Way back in 2023, I wrote about the major issue with this project. To recap: the Teensy Audio library does all processing in 16-bits, which means volume control in the digital domain leads to noticeable loss of sound quality. I ended with the line “I might try to modify the mono-amps to a lower gain, and I’m also looking into ways to do the DSP in 32 bits. I’ll probably needto do both, I suspect.”. This turned out to be quite prophetic, as that is exactly what I ended up doing, although that second part took until this year.

Lower amplifier gain

Modifying the gain of the mono-amps turned out to be the easy part, as all it took was removing one resistor and replacing another resistor with a different value. The soldering was slightly tricky, and the result may not be the prettiest, but it does work and this mod lowers the gain from 32 dB to 20 dB. To put this into perspective: 32 dB is equivalent to a 40x amplification of the voltage while 20 dB is a 10x amplification.

Closeup shot of the mod to reduce the gain of an amplifier

Analog volume control

While the reduction in gain was significant, a 20 dB amplification is substantial and I still needed to reduce the volume to get the sound volume at a tolerable level. Doing this digitally with the 16-bit processing of the Teensy library led to audible reduction in sound quality, and rewriting this so it could handle 32- or 24-bit seemed to me too massive a project to take on.

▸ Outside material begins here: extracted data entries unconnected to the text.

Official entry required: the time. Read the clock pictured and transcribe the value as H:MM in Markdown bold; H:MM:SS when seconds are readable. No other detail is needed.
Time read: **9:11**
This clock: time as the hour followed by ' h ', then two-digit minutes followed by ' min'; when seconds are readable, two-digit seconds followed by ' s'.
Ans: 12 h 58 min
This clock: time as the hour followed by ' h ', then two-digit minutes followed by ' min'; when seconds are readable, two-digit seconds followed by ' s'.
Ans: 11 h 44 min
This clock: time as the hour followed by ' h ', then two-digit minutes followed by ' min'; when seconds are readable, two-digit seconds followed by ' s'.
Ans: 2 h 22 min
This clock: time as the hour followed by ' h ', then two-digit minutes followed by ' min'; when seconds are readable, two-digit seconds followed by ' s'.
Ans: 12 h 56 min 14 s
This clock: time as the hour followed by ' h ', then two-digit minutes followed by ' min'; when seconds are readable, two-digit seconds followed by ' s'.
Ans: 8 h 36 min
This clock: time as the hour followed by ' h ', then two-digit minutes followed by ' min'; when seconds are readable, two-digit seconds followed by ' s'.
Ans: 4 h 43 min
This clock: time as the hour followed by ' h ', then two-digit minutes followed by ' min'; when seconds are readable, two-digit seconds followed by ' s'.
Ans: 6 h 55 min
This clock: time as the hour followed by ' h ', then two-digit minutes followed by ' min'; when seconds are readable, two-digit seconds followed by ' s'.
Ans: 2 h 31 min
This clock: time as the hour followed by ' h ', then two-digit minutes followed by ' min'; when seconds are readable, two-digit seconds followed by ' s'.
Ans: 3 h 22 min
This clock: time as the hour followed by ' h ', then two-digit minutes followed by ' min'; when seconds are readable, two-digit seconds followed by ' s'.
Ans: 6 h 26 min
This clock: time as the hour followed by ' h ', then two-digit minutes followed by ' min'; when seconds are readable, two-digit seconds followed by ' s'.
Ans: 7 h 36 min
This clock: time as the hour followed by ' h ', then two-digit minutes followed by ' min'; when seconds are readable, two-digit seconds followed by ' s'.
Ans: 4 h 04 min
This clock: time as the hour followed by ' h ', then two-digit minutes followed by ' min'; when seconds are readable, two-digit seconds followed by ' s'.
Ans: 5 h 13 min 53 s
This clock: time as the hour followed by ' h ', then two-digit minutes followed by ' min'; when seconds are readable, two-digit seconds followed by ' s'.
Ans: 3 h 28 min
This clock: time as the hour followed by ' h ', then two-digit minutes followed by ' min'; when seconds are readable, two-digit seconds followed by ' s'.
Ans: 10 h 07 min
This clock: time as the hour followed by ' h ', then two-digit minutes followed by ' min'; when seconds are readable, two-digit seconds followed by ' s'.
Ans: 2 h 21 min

So as a workaround I looked into analog volume control. You can read all about that in the amplifier section. In the end I never really got this working, and at some point I gave up, shelved the project and reinstalled my crappy old SMSL mini-amplifier, with my concrete subwoofer sitting idle on my desk.

24-bit DSP

Fast-forward to 2026, and we are now in the era of LLM’s. I use LLM’s for software development at work, and am well aware of their limitations. I’m also aware of the dubious ethics of LLM training-material and the business practices employed by AI companies. Still, there’s no denying this generation of AI is, as one colleague puts it, a “force multiplier”. In this case, it let me take on a project that I dismissed as too much work just a couple of years ago. The steps I needed to take were:

  • Turn the Teensy into a 24-bit capable USB audio device
  • Create a connector from this 24-bit USB audio device into Chip Audette’s OpenAudio_ArduinoLibrary
  • Add support to OpenAudio_ArduinoLibrary for the I2S2 Teensy peripheral

This was done pretty quickly, and it actually works great. The Teensy is shown as a 24-bit device, and the entire processing path uses either int’s or float’s.